Place Vendôme, les manifestantes ont reclamé l'instauration d'un âge minimum légal en dessous duquel un rapport sexuel serait présumé non consenti. Présente lors du rassemblement, la sénatrice de l'Oise Laurence Rossignol a annoncé qu’elle déposerait "de nouveau une proposition de loi pour que soit qualifiée de viol toute relation sexuelle majeur.e/mineur.e." "La loi Belloubet/Schiappa est un échec et une faute", a dénoncé l’ancienne ministre des Familles, de l'Enfance et des Droits des femmes.
"En tant que féministes, on était là pour épauler Julie et Corinne Leriche, raconte à France 3 Paris IDF la militante Marguerite Stern, à l'origine du mouvement des collages contre les féminicides. La décision de la cour d’appel est inadmissible. L’"atteinte sexuelle" est tout sauf claire, il faut changer la loi. Plusieurs personnes ont pris la parole pour demander à ce que le consentement sexuel soit placé à l’âge de la majorité sexuelle, à 15 ans."

"Aujourd’hui, Julie est une femme absolument détruite, elle a fait plusieurs tentatives de suicide, déplore Marguerite Stern.
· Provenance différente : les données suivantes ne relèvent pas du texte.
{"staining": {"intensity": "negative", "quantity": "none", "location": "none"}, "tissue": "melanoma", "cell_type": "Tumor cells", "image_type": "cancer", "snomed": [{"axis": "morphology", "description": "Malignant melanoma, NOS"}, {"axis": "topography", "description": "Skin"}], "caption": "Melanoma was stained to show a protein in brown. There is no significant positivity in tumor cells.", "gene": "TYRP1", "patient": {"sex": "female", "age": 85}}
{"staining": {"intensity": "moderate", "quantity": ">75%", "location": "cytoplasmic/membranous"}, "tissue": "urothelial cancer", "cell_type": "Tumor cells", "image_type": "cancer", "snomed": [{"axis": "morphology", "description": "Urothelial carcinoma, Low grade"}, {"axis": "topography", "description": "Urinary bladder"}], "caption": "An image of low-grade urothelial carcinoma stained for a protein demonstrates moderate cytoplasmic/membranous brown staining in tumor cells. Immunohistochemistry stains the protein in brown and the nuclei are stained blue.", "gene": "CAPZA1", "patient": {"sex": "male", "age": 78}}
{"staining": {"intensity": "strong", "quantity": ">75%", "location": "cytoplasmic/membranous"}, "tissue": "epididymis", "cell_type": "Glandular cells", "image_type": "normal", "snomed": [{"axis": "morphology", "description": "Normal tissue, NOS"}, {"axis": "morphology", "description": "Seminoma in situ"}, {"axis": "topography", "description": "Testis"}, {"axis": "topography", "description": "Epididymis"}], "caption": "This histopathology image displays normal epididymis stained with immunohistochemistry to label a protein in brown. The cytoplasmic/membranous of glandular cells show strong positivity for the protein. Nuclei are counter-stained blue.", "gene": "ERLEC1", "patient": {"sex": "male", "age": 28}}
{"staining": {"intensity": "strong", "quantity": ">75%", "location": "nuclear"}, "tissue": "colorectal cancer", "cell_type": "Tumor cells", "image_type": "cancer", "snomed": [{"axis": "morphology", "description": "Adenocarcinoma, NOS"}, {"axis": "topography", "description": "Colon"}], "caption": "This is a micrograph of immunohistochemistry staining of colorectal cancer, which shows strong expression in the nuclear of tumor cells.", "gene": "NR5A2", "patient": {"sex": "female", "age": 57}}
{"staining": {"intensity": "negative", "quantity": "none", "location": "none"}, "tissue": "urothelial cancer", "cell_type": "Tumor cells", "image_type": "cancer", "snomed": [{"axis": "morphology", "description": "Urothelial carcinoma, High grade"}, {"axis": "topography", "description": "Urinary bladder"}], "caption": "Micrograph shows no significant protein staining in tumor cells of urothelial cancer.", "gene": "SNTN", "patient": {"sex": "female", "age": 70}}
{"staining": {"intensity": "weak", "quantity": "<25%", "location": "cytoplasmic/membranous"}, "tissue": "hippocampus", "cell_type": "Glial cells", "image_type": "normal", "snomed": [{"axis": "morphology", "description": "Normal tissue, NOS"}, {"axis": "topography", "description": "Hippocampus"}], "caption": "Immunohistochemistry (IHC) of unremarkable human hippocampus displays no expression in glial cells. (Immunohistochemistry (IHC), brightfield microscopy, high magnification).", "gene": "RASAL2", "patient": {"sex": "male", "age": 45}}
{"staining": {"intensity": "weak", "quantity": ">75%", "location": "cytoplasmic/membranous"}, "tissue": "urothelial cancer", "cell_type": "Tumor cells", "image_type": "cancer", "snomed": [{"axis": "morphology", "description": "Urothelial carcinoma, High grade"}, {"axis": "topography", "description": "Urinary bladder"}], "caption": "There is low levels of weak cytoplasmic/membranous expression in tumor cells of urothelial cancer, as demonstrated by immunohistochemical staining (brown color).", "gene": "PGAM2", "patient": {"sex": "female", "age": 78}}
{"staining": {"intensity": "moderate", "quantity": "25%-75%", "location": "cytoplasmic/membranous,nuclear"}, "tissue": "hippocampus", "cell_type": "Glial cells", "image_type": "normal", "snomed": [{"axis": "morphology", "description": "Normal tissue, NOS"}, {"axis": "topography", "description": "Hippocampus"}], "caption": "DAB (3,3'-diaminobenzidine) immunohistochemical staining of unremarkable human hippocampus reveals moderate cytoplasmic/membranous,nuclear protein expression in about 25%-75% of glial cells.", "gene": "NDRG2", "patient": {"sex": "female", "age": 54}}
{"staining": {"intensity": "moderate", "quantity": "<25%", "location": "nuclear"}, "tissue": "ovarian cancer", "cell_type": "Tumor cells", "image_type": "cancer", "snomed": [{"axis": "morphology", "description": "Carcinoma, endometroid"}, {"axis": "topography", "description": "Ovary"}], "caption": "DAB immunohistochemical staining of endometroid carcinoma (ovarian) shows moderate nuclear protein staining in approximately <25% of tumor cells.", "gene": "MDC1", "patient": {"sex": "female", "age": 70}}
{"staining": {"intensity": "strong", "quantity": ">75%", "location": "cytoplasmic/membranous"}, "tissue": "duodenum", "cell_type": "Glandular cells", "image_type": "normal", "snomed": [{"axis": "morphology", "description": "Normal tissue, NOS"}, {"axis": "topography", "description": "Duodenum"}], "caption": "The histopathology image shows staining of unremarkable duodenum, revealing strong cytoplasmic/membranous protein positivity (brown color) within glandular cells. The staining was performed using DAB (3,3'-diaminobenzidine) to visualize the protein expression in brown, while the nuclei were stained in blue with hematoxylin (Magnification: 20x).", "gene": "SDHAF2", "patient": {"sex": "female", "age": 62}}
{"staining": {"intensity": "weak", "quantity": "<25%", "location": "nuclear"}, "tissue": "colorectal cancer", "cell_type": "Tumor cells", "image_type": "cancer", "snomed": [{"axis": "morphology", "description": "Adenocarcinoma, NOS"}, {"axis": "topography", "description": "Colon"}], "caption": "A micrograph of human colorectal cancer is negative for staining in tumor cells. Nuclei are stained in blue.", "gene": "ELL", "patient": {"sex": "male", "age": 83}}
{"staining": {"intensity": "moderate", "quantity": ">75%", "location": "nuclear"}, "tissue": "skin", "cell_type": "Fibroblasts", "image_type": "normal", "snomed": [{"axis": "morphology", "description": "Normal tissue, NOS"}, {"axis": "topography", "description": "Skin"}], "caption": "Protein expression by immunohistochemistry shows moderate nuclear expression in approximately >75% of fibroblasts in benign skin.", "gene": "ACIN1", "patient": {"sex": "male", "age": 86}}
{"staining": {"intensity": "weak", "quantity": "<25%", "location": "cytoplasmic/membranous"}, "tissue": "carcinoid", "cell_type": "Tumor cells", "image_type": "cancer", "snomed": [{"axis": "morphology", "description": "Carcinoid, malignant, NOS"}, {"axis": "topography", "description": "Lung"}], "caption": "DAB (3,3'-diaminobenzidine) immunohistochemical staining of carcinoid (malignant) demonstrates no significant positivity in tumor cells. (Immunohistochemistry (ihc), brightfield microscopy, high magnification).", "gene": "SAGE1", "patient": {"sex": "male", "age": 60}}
Que la justice entende sa peine : Julie a besoin de se réparer, de se reconstruire."

Ne pas reconnaître le crime de viol, c’est une injustice totale, il faut nommer les choses

Elisabeth Nicoli, co-présidente de l’Alliance des femmes pour la démocratie, était aussi présente au rassemblement : "Toutes les associations étaient là, main dans la main. Nous avons lutté pendant des années pour obtenir des droits, mais nous avons encore à faire face à l’impunité, au déni de justice. Comment ne pas être présente aux côtés de cette mère et de son combat pour sa fille ? Si justice n’est pas rendue, ce n’est pas admissible. Le droit doit avancer et surtout les mentalités doivent changer. Ne pas reconnaître le crime de viol, c’est une injustice totale, il faut nommer les choses. Certains parlent de "culture du viol", nous disons qu’il faut mettre fin à l’"inculture du viol" et développer la culture de la parité."

A noter qu’en parallèle de l’action menée devant le ministère de la Justice, une "manif virtuelle" était également organisée sur les réseaux sociaux. Une pétition est par ailleurs toujours en ligne pour demander la requalification des faits en "viol". 234 564 signatures ont été rassemblées à ce stade. Hors norme, cette affaire a eu une instruction particulièrement longue : la première plainte remonte à août 2010. Julie est désormais âgée de 25 ans.